Fault-Tolerant Hybrid-Parallel Training at Scale with Reliable and Efficient In-memory Checkpointing

Yuxin Wang,Xueze Kang,Shaohuai Shi,Xin He,Zhenheng Tang,Xinglin Pan,Yang Zheng,Xiaoyu Wu,Amelie Chi Zhou,Bingsheng He,Xiaowen Chu
2024-08-20
Abstract:To efficiently scale large model (LM) training, researchers transition from data parallelism (DP) to hybrid parallelism (HP) on GPU clusters, which frequently experience hardware and software failures. Existing works introduce in-memory checkpointing optimizations that snapshot parameters to device memory for rapid failure recovery. However, these methods introduce severe resource competition between checkpointing and training, which can work under DP but can hardly scale under resource-intensive HP. To ensure low checkpointing overhead for hybrid-parallel training, this paper introduces a distributed in-memory checkpointing system with near-zero in-memory saving overhead. It strives from two aspects to mitigate the on-host resource competition caused by in-memory checkpointing: (1) It introduces Hierarchical Asynchronous Snapshotting Coordination in the checkpoint saving stage. This approach uses three-level asynchronous on-device scheduling to enhance parallelism between snapshotting and training, thereby minimizing snapshotting overhead. (2) It proposes Hybrid In-memory Checkpoint Protection to enhance checkpoint completeness during hardware failures. Unlike methods that require inter-node communications, which may block training under HP, it creates intra-node redundancy with efficient resource utilization, protecting training against hardware failures with minimal overhead. With these methods, this work enables fast restart for failed HP training with Distributed In-memory Checkpoint Loading, bypassing inefficiencies in NFS reads. In our evaluation, we achieve zero in-memory checkpoint saving overhead on Frontier while training Llama-2-34B on 256 MI250X devices (512 GPUs).
Distributed, Parallel, and Cluster Computing,Performance
What problem does this paper attempt to address?

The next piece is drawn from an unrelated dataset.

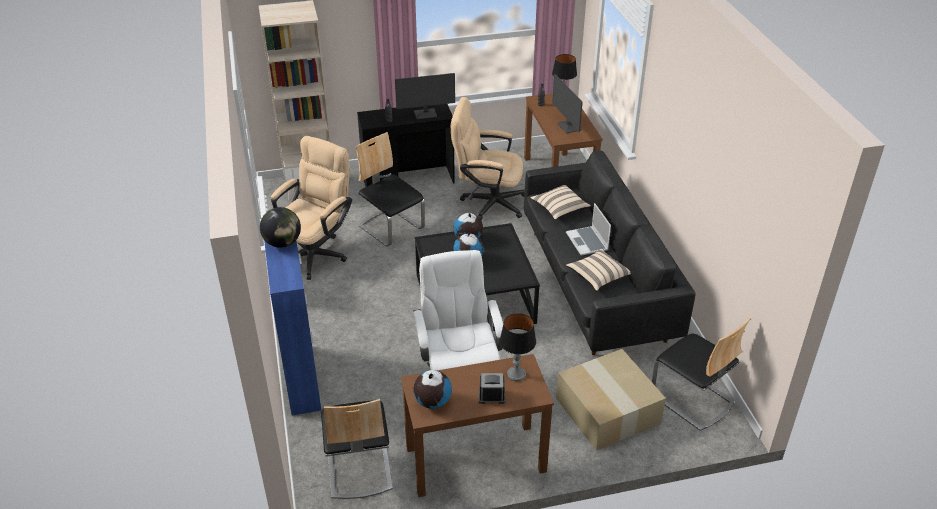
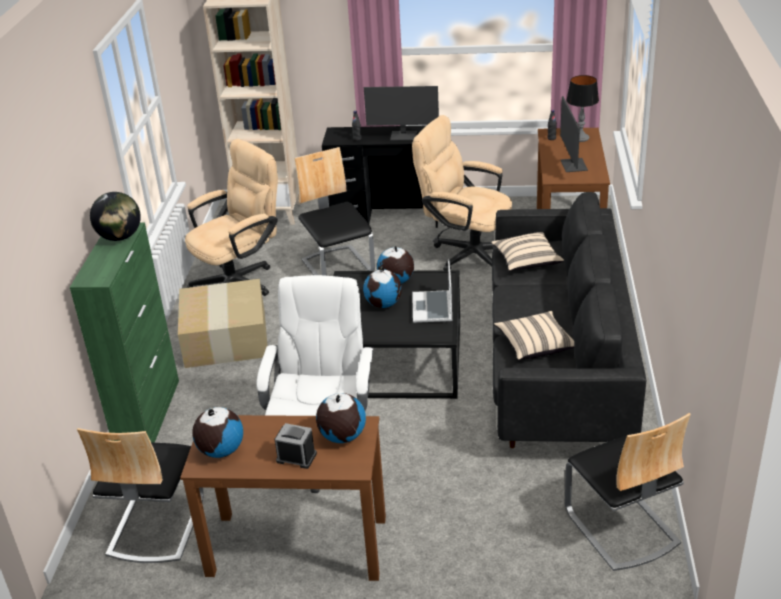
camera: 20 degrees right, 5 degrees down
(302, 379) = (148, 415): blue cabinet -> green cabinet
(516, 374) = (342, 437): table lamp -> globe
(587, 242) = (542, 303): laptop -> laptop (433, 308)
(606, 410) = (495, 519): cardboard box -> cardboard box (224, 337)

### Problems the Paper Aims to Solve The paper aims to address the issue of fault recovery during large-scale model (LM) training, particularly in the context of Hybrid Parallelism (HP) training. Specifically: 1. **Limitations of Existing Methods**: - Existing asynchronous and memory checkpointing methods are primarily designed for data parallel (DP) training or small-scale models, and they exhibit limitations when applied to large-scale models and hybrid parallel training. - In hybrid parallel training, existing memory checkpointing methods lead to severe resource contention issues, especially during parameter snapshotting and protection processes. 2. **Proposed New System**: - To overcome these limitations, the paper proposes a memory checkpointing system named **REFT**, which efficiently utilizes volatile host memory to protect snapshots, enabling rapid recovery. - REFT comprises two main components: REFT-save for memory checkpoint saving and REFT-load for memory checkpoint loading. 3. **Key Optimizations**: - **Efficient Snapshotting**: Introduces Hierarchical Asynchronous Snapshotting (HAS), which effectively utilizes device idle time to reduce resource contention in hybrid parallel training. - **Efficient and Reliable In-Memory Protecting**: Enhances the integrity of distributed checkpoints through methods such as Asynchronous Redundant Copying (ARC), Asynchronous Error Correction (AEC), and Asynchronous Optimizer Recalculation (AOR), with minimal additional overhead during snapshot redundancy. Through these methods, REFT significantly reduces the overhead of memory checkpointing, ensuring rapid and reliable large-scale model training and fault recovery in hybrid parallel training.